_Data for the task:_
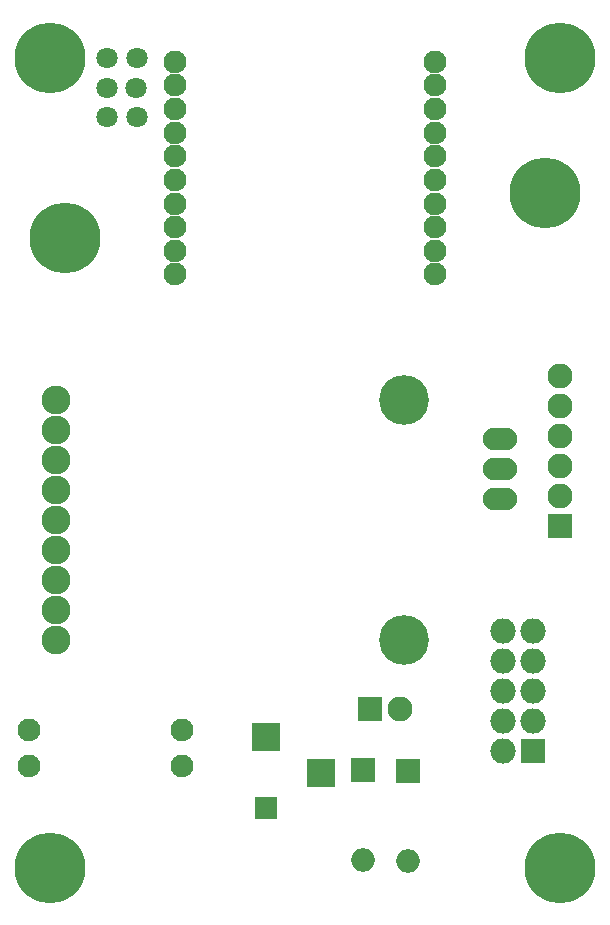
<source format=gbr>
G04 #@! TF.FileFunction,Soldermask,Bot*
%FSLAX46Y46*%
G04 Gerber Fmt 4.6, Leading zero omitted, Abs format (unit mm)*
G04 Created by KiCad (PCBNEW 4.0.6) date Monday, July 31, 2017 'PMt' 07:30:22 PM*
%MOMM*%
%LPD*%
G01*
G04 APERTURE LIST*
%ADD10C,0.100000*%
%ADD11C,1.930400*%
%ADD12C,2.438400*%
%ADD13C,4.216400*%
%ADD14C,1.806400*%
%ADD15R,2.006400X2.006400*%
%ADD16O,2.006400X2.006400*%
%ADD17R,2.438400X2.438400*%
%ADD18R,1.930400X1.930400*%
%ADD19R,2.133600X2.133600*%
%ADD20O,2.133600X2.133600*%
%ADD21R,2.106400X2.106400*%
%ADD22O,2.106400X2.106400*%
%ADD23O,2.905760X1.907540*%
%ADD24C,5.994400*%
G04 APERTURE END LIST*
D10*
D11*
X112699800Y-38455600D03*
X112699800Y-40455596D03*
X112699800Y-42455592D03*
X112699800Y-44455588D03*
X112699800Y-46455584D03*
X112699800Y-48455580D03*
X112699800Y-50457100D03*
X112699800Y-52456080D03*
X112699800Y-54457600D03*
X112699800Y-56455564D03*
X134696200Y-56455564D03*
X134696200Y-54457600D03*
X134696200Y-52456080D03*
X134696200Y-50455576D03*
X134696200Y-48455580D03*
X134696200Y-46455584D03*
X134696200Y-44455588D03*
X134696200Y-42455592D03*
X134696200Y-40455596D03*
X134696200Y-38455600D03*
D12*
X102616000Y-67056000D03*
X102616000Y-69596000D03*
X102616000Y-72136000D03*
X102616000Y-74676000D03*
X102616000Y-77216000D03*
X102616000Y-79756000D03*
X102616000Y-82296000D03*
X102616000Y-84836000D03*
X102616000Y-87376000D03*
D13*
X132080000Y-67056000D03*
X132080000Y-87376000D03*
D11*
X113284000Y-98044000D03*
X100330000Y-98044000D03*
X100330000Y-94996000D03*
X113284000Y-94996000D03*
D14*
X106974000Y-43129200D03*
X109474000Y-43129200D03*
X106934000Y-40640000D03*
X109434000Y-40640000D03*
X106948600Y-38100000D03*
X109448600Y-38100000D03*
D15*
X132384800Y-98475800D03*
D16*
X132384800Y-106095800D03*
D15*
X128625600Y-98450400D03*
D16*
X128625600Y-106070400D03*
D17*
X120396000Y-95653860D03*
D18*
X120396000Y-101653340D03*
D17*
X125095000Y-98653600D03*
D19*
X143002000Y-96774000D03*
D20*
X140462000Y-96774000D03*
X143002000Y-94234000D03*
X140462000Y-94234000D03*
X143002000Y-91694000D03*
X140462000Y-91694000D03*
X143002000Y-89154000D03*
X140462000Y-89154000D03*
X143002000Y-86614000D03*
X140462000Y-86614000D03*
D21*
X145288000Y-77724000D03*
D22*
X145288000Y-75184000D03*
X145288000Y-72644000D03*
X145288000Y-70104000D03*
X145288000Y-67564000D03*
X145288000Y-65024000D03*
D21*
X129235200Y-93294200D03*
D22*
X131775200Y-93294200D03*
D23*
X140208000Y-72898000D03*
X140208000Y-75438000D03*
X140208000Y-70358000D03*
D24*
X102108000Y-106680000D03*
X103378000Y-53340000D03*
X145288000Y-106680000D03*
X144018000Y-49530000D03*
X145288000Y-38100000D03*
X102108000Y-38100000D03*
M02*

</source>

...

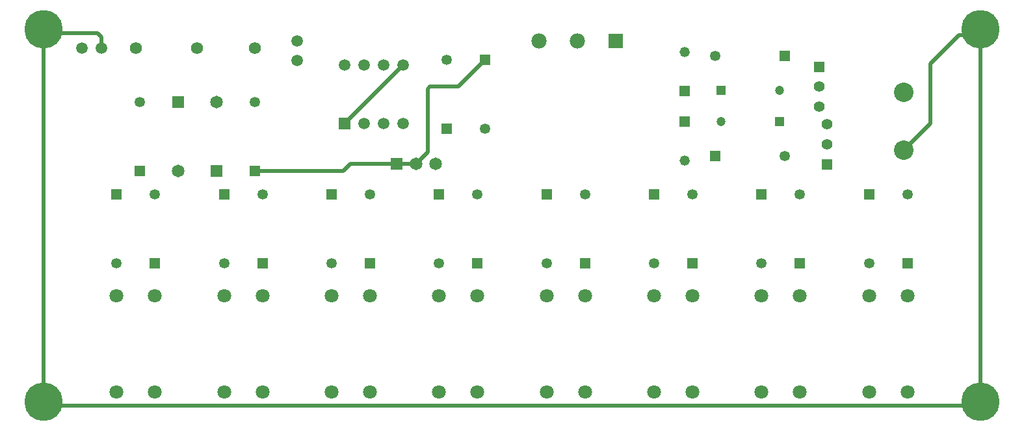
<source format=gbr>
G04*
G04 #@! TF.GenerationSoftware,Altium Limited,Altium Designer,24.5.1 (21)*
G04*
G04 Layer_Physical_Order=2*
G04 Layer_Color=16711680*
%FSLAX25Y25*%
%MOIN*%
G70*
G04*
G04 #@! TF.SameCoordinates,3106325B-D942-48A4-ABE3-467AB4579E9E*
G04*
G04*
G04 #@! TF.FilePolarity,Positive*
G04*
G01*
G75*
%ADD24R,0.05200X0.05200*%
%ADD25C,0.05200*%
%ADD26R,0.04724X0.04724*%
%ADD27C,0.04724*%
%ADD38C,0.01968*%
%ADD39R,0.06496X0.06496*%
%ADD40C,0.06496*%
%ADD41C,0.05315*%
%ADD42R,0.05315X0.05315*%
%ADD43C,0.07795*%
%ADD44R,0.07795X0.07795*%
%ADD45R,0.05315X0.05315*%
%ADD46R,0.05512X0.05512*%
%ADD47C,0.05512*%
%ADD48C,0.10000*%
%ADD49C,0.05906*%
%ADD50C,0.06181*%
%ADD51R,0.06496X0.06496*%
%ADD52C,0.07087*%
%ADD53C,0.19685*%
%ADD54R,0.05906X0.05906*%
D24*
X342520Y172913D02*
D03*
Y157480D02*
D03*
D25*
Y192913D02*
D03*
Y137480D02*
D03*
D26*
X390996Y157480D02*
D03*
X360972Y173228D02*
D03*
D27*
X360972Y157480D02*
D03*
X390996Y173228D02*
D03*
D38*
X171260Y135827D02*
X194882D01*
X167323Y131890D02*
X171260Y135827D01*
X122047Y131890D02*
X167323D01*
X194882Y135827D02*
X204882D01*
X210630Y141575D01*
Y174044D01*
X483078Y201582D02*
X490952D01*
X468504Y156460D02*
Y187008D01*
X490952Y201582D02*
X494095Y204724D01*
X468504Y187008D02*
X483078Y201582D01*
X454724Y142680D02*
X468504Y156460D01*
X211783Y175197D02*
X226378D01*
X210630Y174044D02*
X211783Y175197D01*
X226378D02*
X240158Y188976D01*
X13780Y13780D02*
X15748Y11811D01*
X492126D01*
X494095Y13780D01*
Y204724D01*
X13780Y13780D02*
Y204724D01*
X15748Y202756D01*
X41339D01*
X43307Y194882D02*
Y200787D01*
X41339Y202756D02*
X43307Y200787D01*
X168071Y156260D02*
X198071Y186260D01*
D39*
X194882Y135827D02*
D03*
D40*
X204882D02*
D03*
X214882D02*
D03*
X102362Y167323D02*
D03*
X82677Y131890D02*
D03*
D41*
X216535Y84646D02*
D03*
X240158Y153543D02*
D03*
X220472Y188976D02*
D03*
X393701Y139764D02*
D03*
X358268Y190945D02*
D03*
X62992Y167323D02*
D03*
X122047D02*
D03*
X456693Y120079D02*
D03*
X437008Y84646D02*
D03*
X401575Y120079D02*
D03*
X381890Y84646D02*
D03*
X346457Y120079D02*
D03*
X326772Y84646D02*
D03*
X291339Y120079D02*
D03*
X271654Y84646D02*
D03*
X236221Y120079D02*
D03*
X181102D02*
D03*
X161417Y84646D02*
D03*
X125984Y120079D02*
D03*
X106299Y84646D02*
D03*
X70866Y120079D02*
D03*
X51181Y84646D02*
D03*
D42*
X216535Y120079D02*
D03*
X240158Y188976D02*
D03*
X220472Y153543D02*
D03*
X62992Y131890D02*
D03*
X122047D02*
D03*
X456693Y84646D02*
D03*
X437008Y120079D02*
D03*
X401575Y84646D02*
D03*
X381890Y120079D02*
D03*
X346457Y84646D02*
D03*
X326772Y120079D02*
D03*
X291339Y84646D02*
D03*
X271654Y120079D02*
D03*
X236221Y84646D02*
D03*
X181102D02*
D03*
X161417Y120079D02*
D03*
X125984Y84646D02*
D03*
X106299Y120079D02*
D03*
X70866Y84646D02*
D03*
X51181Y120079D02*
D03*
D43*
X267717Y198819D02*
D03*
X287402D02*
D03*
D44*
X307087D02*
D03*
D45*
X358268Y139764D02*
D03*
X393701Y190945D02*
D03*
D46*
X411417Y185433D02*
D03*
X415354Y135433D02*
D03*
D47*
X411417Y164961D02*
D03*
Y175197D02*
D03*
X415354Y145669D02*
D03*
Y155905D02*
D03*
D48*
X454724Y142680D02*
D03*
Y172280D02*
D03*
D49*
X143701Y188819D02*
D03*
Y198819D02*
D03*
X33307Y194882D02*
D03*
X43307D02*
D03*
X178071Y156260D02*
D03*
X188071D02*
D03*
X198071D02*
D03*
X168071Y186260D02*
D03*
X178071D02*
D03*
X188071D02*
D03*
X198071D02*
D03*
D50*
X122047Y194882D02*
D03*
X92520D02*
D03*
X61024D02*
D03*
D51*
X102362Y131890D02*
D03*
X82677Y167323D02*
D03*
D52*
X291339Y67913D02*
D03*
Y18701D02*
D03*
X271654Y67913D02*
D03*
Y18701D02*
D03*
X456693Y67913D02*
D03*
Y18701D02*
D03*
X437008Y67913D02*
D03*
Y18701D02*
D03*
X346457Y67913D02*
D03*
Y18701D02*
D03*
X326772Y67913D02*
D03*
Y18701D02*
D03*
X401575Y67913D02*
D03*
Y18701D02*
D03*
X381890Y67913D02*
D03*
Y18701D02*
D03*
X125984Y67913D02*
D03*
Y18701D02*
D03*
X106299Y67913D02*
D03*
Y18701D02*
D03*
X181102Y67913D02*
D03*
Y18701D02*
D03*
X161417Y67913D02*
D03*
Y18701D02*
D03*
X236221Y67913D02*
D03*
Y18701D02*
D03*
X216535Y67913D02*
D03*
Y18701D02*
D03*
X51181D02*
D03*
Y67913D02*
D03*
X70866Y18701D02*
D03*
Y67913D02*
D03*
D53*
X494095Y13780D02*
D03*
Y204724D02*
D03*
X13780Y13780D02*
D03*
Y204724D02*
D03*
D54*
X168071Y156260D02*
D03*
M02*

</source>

_Activity:_ Count the lines in the records that contain the word "LIST", and give only that number.

_Response box:_ 2